Monday, April 11, 2016

Move to a big city and live longer?

That's one conclusion you can come to from a study of mortality by the Washington Post. The study points out that mortality rates were most likely to decline in the Northeast corridor and in large cities that anchor metropolitan areas of more than a million people, including Chicago, Los Angeles, Miami, St. Louis and Houston. 

And for some reason women are not living as long when compared to men as they used to. In the 20th century, the average white American woman lived eight years longer than the average white American man.

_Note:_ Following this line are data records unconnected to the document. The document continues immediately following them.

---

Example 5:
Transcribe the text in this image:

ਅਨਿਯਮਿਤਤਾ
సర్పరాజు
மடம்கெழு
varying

Today, that health advantage has narrowed to just five years.

Another anomaly: From 1990 through 2014, the mortality rate for white women rose in most parts of the country, particularly around small cities and in rural areas. Rates often went up by more than 40 percent and, in some places, doubled. Women in their late 40s were especially hurt. In 2000 for every 100,000 women in their late 40s, 228 died. Today, 296 are dying. Since 1990 death rates for rural white women in midlife have risen by nearly 50 percent. In the hardest-hit places — 21 counties arrayed across the South and Midwest — the death rate has doubled, or worse, since the turn of the century for white women in midlife.

The experts think the increasing mortality rates have come about because the women are far more likely than their grandmothers to be smokers, suffer from obesity or drink themselves to death. We are among the heaviest people in the world; more than a third of adults in the United States are considered obese. The average American woman today weighs as much as an American man did in the early 1960s.